Begin at the line that has "After every picture, add" and continue through the last of the entries. Rewrite those lines with "lens line" replaced by "calibration line" and leave everything else unchanged.

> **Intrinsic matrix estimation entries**
══════

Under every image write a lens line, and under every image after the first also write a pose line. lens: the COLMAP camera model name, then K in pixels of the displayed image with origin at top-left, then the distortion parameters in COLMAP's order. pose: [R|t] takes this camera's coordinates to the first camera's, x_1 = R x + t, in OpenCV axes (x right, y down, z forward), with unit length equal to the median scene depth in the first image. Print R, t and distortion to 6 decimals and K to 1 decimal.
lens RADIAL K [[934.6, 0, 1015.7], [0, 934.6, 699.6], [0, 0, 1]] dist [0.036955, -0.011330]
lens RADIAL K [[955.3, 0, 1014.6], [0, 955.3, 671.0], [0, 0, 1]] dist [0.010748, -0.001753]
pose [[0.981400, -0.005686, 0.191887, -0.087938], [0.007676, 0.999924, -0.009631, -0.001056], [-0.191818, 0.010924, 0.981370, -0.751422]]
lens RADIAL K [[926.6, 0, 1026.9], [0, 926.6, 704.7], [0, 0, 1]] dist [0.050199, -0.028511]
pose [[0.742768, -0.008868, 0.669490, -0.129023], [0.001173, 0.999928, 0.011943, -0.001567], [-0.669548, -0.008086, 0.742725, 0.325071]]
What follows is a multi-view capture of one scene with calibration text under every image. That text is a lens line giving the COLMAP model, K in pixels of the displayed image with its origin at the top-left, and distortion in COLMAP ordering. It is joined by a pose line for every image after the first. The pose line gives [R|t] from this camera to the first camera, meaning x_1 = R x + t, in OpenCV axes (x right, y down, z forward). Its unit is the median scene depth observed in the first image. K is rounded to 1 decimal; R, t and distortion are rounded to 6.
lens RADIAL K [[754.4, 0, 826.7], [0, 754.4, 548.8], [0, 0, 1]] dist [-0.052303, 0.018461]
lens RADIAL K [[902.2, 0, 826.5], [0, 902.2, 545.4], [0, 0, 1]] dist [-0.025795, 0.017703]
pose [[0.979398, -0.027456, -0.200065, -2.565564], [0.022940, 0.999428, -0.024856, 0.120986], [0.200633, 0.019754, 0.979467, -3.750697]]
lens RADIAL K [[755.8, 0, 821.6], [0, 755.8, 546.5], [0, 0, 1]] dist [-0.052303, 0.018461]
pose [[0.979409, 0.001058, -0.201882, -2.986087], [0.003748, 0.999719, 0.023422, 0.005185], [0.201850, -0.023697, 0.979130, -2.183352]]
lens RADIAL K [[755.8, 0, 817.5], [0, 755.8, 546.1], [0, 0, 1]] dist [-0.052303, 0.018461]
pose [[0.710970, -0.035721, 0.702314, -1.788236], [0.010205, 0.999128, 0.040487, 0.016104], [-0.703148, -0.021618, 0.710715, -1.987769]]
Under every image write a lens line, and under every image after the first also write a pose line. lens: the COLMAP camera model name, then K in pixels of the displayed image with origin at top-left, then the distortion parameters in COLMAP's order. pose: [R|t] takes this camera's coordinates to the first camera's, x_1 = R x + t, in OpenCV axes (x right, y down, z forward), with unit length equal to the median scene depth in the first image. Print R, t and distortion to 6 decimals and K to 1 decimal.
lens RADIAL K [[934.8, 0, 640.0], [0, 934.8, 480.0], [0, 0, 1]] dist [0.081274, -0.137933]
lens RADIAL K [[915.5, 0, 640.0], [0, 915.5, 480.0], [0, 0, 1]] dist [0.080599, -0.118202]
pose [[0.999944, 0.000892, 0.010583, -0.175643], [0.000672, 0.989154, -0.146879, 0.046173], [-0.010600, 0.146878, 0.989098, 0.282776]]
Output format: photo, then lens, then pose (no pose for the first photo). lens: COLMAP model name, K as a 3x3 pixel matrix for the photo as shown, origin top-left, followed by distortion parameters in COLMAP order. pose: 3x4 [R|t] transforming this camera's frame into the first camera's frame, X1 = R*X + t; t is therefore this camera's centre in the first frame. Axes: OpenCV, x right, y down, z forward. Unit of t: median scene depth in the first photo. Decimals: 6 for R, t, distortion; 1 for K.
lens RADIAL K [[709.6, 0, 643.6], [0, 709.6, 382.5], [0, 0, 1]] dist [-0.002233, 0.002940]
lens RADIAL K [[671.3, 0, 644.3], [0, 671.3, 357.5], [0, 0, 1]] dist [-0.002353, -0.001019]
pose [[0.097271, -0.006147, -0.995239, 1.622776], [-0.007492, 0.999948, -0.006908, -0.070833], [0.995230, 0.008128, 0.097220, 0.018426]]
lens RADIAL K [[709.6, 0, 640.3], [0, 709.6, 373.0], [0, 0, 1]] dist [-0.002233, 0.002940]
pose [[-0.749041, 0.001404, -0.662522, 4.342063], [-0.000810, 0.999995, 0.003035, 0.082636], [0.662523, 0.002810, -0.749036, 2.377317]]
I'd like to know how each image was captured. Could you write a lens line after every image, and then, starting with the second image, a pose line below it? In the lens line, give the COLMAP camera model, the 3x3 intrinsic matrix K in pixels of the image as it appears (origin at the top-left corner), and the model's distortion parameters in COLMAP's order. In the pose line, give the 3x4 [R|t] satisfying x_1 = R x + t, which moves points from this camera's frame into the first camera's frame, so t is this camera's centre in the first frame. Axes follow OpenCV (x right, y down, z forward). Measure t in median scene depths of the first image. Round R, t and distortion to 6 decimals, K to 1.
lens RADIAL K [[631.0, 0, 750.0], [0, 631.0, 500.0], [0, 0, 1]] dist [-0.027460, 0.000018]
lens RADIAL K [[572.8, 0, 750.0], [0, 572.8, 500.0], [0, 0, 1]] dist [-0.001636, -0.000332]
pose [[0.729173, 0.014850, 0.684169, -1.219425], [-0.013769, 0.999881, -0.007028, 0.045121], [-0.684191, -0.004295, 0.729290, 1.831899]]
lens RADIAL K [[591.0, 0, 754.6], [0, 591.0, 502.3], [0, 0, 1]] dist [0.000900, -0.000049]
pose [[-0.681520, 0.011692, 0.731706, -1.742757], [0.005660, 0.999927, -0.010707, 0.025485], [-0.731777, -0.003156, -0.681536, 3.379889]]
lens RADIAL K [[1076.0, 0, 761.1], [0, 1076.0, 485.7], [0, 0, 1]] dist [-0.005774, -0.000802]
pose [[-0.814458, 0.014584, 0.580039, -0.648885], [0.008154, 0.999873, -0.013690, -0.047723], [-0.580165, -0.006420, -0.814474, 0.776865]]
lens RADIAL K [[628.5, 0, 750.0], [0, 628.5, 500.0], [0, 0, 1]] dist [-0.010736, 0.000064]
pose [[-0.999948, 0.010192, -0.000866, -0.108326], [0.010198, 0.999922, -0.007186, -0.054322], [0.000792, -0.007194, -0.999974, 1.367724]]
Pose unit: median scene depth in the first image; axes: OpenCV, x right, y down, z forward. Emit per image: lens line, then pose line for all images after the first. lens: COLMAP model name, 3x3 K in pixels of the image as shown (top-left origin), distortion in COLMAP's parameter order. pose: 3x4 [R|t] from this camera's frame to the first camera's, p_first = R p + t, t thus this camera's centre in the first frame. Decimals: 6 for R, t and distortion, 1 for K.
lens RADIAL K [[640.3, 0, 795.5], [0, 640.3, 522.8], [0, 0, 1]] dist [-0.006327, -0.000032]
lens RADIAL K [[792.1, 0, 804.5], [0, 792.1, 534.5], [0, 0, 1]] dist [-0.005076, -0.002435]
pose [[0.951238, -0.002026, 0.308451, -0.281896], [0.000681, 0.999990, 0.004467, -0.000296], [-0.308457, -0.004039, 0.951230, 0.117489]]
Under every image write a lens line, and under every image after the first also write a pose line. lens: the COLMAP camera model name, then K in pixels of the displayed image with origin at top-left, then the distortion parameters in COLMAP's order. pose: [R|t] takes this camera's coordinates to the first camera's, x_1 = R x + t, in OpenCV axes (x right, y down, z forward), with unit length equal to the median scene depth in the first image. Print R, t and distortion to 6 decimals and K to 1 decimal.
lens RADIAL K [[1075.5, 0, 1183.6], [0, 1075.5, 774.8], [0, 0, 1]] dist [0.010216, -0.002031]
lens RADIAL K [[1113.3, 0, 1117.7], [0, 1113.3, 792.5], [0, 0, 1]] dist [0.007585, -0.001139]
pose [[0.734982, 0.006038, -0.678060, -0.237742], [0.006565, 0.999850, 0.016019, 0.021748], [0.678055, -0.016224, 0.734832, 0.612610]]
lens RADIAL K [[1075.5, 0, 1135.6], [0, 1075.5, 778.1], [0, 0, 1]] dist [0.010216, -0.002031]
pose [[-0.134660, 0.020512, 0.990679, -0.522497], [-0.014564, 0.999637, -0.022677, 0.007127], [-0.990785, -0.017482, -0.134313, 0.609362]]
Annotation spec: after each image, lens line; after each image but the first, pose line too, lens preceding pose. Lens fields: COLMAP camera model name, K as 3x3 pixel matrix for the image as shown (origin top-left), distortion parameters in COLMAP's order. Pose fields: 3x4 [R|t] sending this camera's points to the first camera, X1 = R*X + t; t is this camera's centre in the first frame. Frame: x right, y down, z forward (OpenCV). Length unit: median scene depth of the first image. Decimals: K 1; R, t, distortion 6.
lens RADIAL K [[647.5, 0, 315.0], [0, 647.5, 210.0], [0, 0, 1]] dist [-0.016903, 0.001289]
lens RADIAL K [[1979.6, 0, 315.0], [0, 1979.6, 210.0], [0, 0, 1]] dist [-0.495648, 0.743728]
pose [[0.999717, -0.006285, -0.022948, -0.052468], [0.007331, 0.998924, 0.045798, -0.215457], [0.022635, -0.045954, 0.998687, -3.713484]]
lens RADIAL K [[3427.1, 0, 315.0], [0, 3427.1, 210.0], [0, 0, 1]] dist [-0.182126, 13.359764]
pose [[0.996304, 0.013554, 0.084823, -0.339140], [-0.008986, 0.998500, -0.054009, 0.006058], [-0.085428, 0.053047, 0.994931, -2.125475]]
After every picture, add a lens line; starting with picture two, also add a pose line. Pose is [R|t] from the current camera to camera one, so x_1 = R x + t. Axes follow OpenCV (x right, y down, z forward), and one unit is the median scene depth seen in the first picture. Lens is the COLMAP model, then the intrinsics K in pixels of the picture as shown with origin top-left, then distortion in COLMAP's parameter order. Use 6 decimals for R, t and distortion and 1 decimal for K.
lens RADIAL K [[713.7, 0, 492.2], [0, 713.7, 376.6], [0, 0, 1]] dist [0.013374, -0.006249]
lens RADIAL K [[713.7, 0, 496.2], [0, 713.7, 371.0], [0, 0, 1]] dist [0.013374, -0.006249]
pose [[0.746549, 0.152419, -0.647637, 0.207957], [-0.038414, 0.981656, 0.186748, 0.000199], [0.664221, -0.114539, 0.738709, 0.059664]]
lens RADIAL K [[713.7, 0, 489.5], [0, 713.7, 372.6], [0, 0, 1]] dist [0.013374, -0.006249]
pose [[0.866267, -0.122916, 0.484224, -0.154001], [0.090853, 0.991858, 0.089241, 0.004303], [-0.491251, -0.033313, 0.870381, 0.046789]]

══════

> **COMPLETED TASK**
After every picture, add a calibration line; starting with picture two, also add a pose line. Pose is [R|t] from the current camera to camera one, so x_1 = R x + t. Axes follow OpenCV (x right, y down, z forward), and one unit is the median scene depth seen in the first picture. Lens is the COLMAP model, then the intrinsics K in pixels of the picture as shown with origin top-left, then distortion in COLMAP's parameter order. Use 6 decimals for R, t and distortion and 1 decimal for K.
lens RADIAL K [[713.7, 0, 492.2], [0, 713.7, 376.6], [0, 0, 1]] dist [0.013374, -0.006249]
lens RADIAL K [[713.7, 0, 496.2], [0, 713.7, 371.0], [0, 0, 1]] dist [0.013374, -0.006249]
pose [[0.746549, 0.152419, -0.647637, 0.207957], [-0.038414, 0.981656, 0.186748, 0.000199], [0.664221, -0.114539, 0.738709, 0.059664]]
lens RADIAL K [[713.7, 0, 489.5], [0, 713.7, 372.6], [0, 0, 1]] dist [0.013374, -0.006249]
pose [[0.866267, -0.122916, 0.484224, -0.154001], [0.090853, 0.991858, 0.089241, 0.004303], [-0.491251, -0.033313, 0.870381, 0.046789]]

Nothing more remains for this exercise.